The Constitution guarantees freedom of the press and the public’s access to information
MINISTER of Women Bathabile Dlamini’s snubbing of eNCA at the launch of the government’s 16 Days of Activism against Gender-Based Violence is shocking.
She claims not to have known that her officials were shielding her from eNCA and/or that she did not have time for interviews with both eNCA and the SABC. She says she, therefore, referred eNCA to a provincial MEC while she spoke to the SABC.
eNCA, though, is standing by its team which says that while they were filming Dlamini’s arrival for the launch in KwaMagwaza, KwaZulu-Natal, on Sunday, the minister and her officials denied them an interview and asked them to leave because she was not comfortable with their presence.

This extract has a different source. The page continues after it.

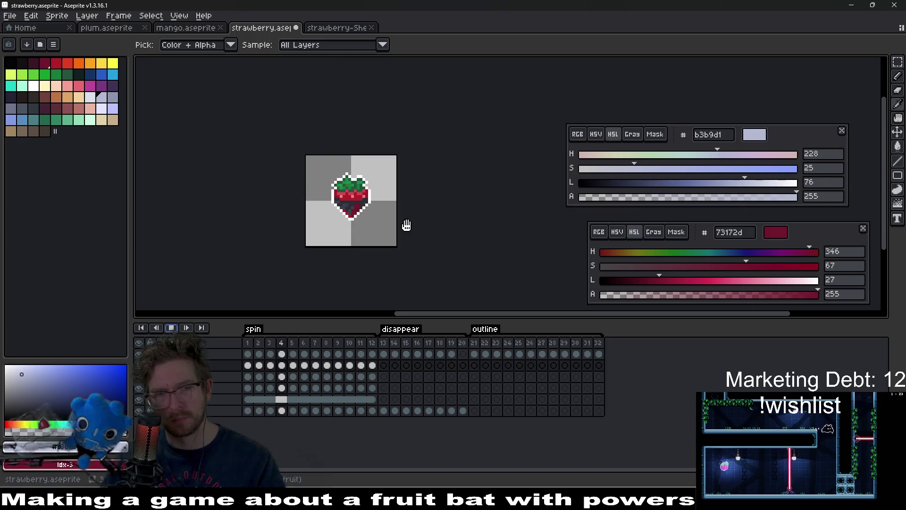
pyautogui.scroll(4, 407, 225)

The SABC was granted an interview as they “know the parameters” – a clear reference to the fact that they would treat Dlamini with kid gloves, sticking to her script and refraining from questions about her continued presence in the Cabinet. This in spite of the fact that she was found to have possibly lied under oath about the Sassa debacle when she was minister of Social Development.
It is unacceptable for a minister, who is the face of a national government campaign like the 16 Days of Activism, to discriminate between media organisations covering such an event. It is doubly concerning coming at a time when leaders of the opposition, including the EFF’s Julius Malema, have launched attacks on journalists at events and online.
The Constitution guarantees freedom of the press and the public’s access to information.
The media must stand firm and united against this onslaught.